Ciafani (Legambiente): «Abbandonare la strada delle fonti fossili»

L’Italia alla disperata caccia di gas, ma spreca fino al 3% del metano in emissioni fuggitive (VIDEO)

Stimate dispersioni di metano fino 3,9 mld mc, tra perdite strutturali e legate alla scarsa manutenzione: oltre il doppio di quanto spera di ottenere il Governo da nuove trivelle

[11 Novembre 2022]

In continuità con le misure messe in campo dal Governo Draghi, l’esecutivo guidato da Giorgia Meloni si sta affannando a cercare nuovi approvvigionamenti di gas fossile, per cercare di uscire da una crisi energetica provocata proprio dalla nostra eccessiva dipendenza dal gas fossile.

L’ultima strategia messa in campo riguarda un nuovo via libera a trivellazioni entro i patri confini, con la speranza – comunicata dal ministro dell’Ambiente Fratin – di trovare nel sottosuolo «una quantità di 15 miliardi di metri cubi sfruttabili nell’arco di 10 anni», ovvero 1,5 mld di mc di gas l’anno.

Nel frattempo però la filiera nazionale del gas fossile e del petrolio è un colabrodo in cui si verificano enormi emissioni di metano in atmosfera, come documentato oggi da Legambiente nella sua campagna C’è puzza di gas, condotta nel corso dell’ultimo mese monitorando vari impianti tramite una termocamera a infrarossi.

«Lungo l’intera filiera del gas fossile e del petrolio sono presenti perdite di metano stimate tra l’1 e il 3% del totale trattato – spiega Stefano Ciafani, presidente nazionale di Legambiente – che oltre a rappresentare un nemico per il clima sono un enorme spreco, anche alla luce dell’attuale crisi energetica che viviamo.
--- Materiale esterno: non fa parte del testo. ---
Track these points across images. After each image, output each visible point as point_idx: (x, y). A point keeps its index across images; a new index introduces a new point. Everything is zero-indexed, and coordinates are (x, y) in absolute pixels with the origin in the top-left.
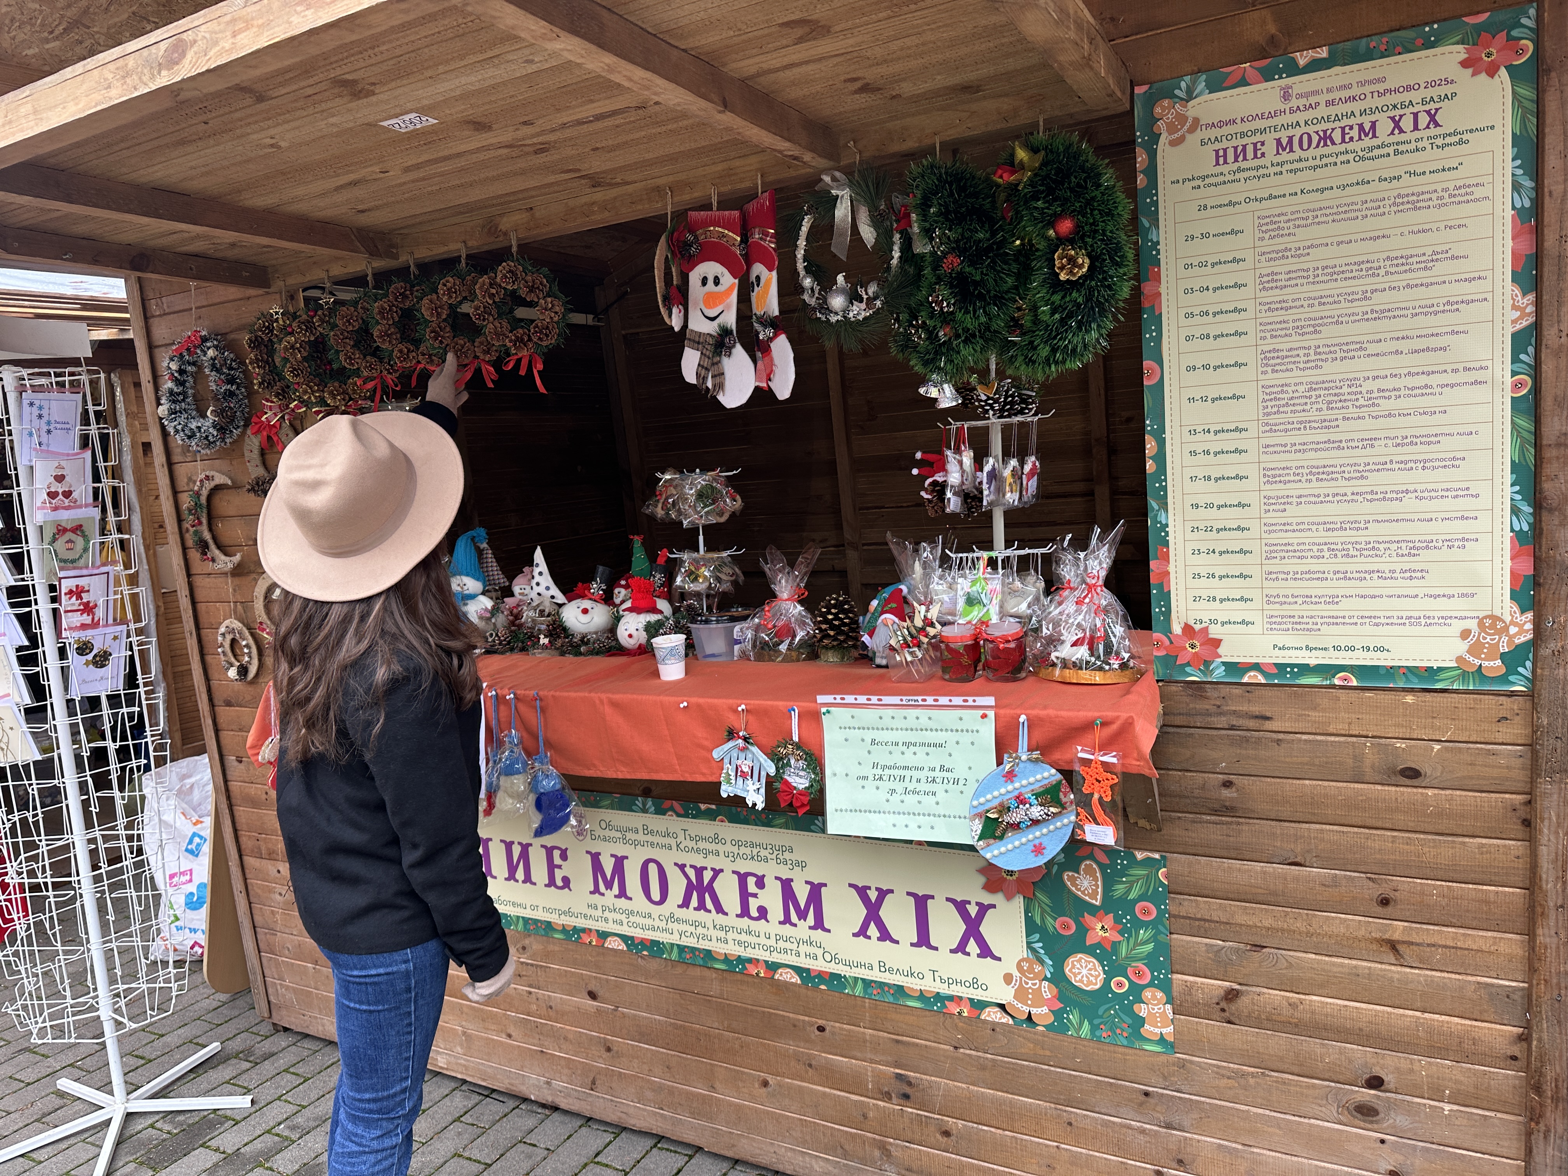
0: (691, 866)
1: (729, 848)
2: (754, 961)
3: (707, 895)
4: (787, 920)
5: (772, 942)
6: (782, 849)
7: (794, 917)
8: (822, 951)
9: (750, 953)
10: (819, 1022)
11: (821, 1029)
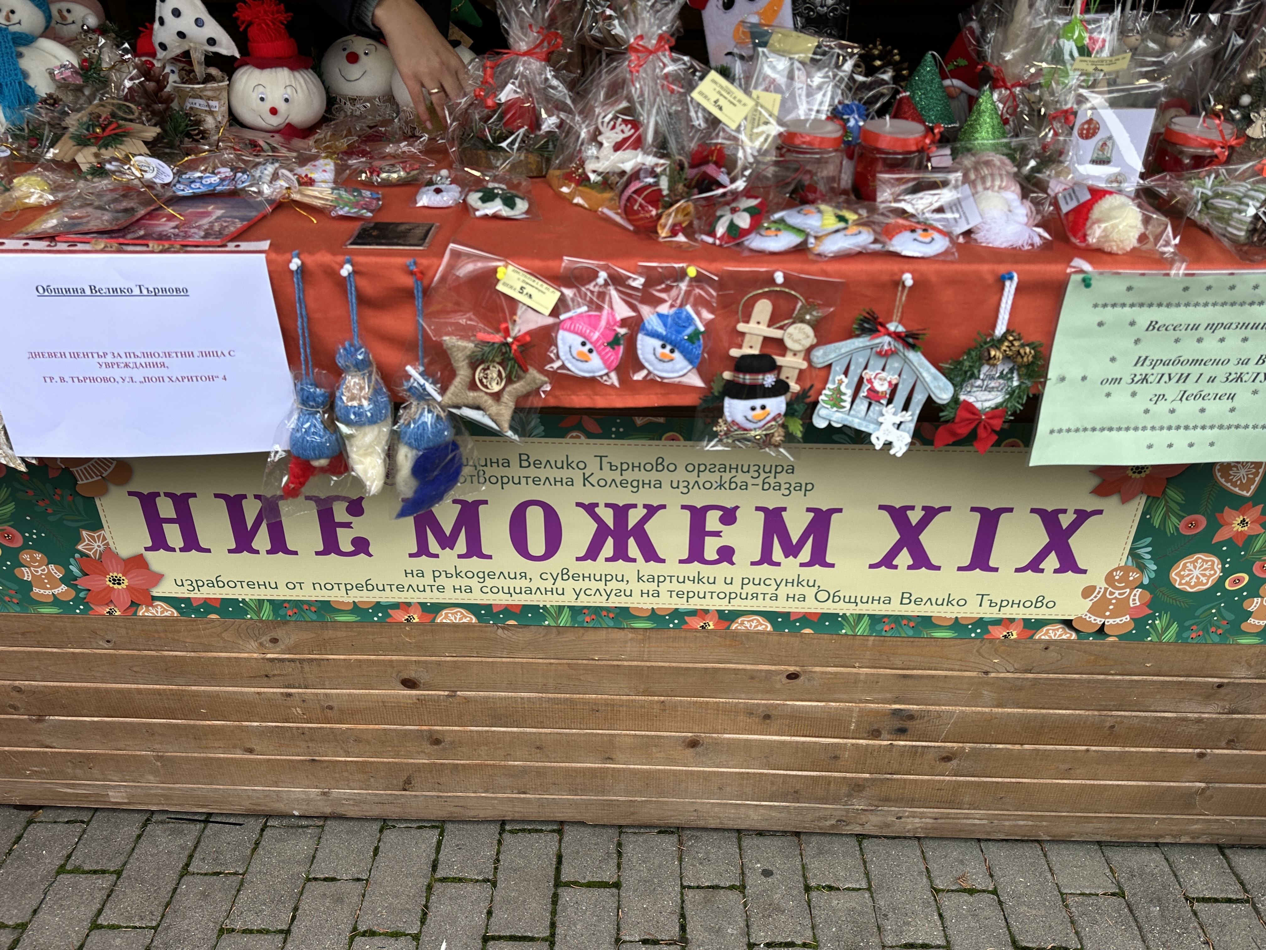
0: (607, 505)
1: (680, 475)
2: (700, 613)
3: (632, 542)
4: (766, 558)
5: (736, 587)
6: (776, 470)
7: (777, 553)
8: (815, 590)
9: (695, 604)
10: (792, 669)
11: (793, 676)
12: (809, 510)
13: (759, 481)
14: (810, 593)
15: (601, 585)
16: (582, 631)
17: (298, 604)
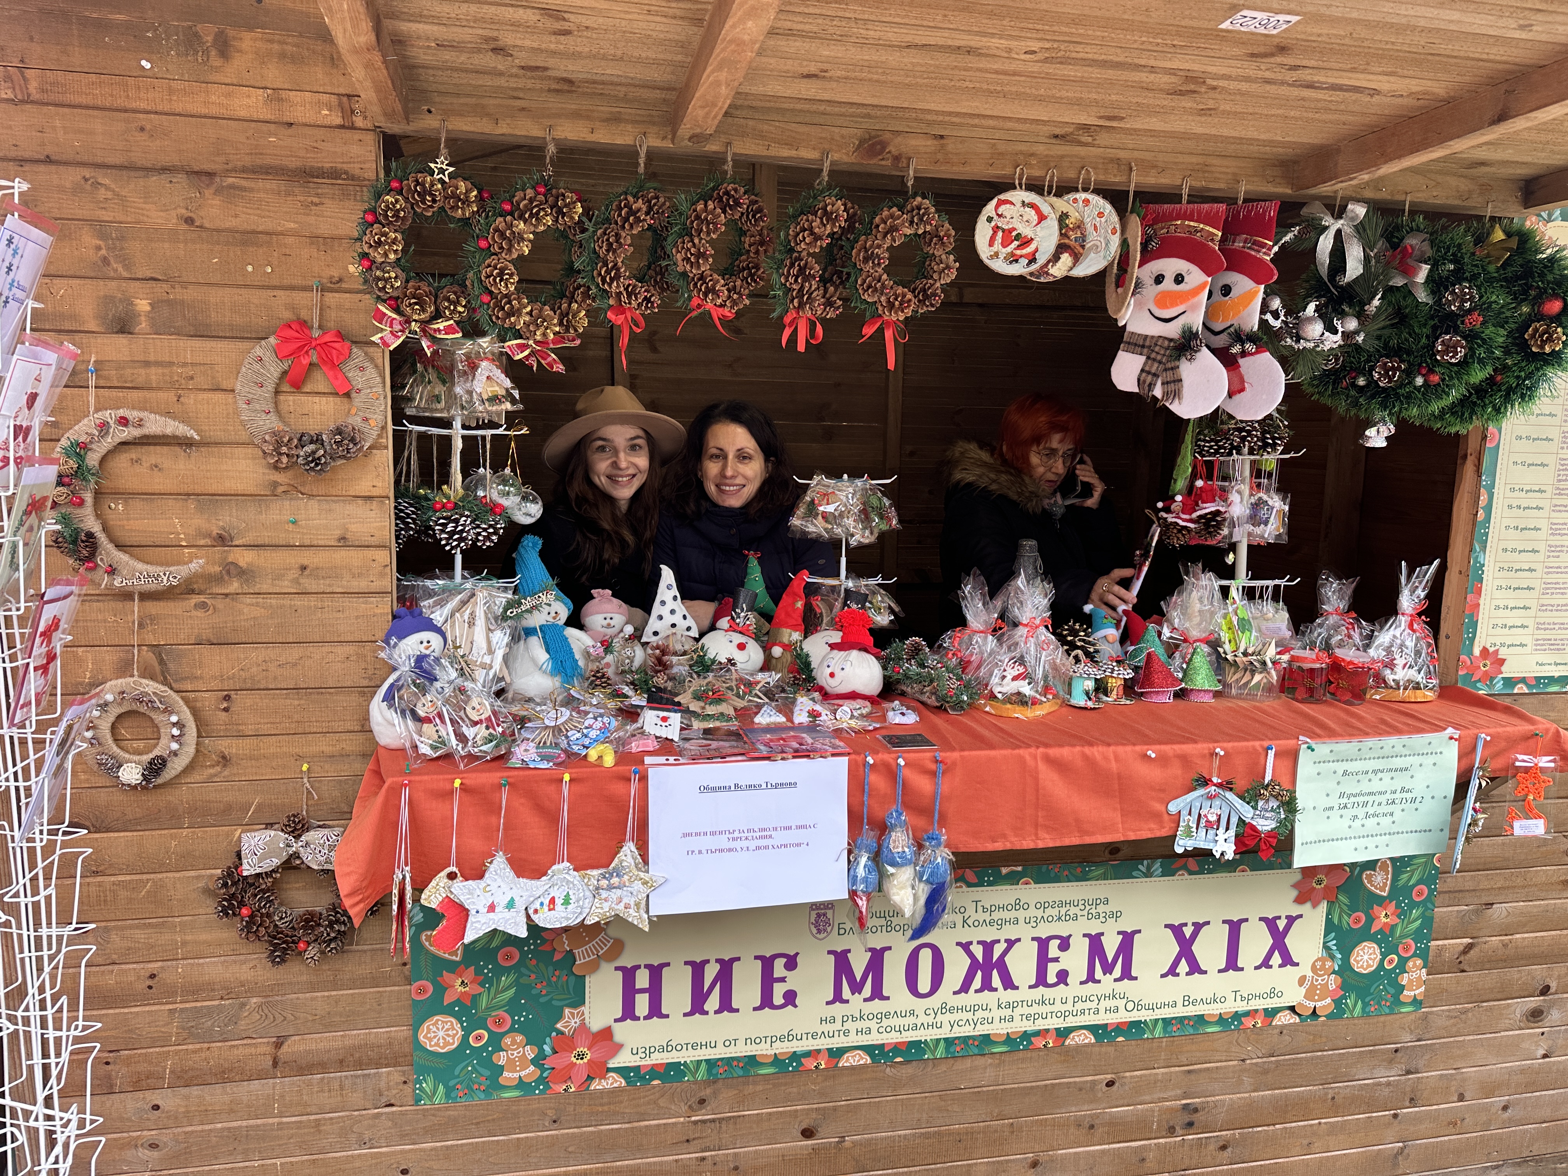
0: (979, 943)
1: (1032, 912)
2: (1042, 1033)
3: (995, 973)
4: (1091, 978)
5: (1069, 1006)
6: (1096, 903)
7: (1098, 973)
8: (1125, 1001)
9: (1041, 1025)
10: (1109, 1077)
11: (1110, 1084)
12: (1119, 933)
13: (1085, 913)
14: (1121, 1003)
15: (970, 1016)
16: (951, 1061)
17: (729, 1061)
Sul fronte della politica energetica l’Italia, inoltre, deve abbandonare la strada delle fonti fossili rafforzata dalla ripartenza delle estrazioni di idrocarburi dai fondali marini tra le 9 e le 12 miglia dalla costa varata dal Governo Meloni, e accelerare su rinnovabili, efficienza, reti, accumuli e sulla legge per eliminare i sussidi alle fonti inquinanti che ancora manca all’appello».

Su 25 impianti monitorati tra Sicilia e Basilicata, in ben 13 sono state individuate delle emissioni di metano significative: 15 casi di rilasci diretti (venting) e 68 perdite, per un totale di circa 80 punti di emissione individuati. Emissioni silenziose e non visibili a occhio nudo, causate da una scarsa manutenzione degli impianti, da possibili guasti, ma anche alla pratica del venting (ossia il rilascio volontario e controllato di gas in atmosfera) e che, oltre a rappresentare uno spreco di risorse, costituiscono una minaccia per il clima: il metano è un gas fino a 86 volte più climalterante dell’anidride carbonica per i primi 20 anni dal suo rilascio in atmosfera.

Ma c’è di più: ciò che è stato ripreso ad ottobre da Legambiente, tra la Sicilia e la Basilicata in alcuni siti individuati a campione, va calato in un contesto più ampio, nel quale Wwf Italia – ricordano dal Cino verde – ha stimato nel nostro Paese dispersioni dirette in atmosfera di gas fossile tra i 3,2 e i 3,9 miliardi di metri cubi tra perdite strutturali e legate alla scarsa manutenzione. Oltre il doppio rispetto al quantitativo annuale che il Governo spera di ricavare dal via libera a nuove trivellazioni.

Che fare? In particolare, oltre a chiedere un sistema di monitoraggio, comunicazione, verifica e norme concrete, per Legambiente è fondamentale che venga fatto un rilevamento e una riparazione delle fuoriuscite di metano (Ldar): compagnie e gestori energetici dovrebbero essere obbligati a condurre delle attività di rilevamento e riparazione delle fuoriuscite di metano mensilmente, intervenendo immediatamente ed in maniera efficace su ogni perdita.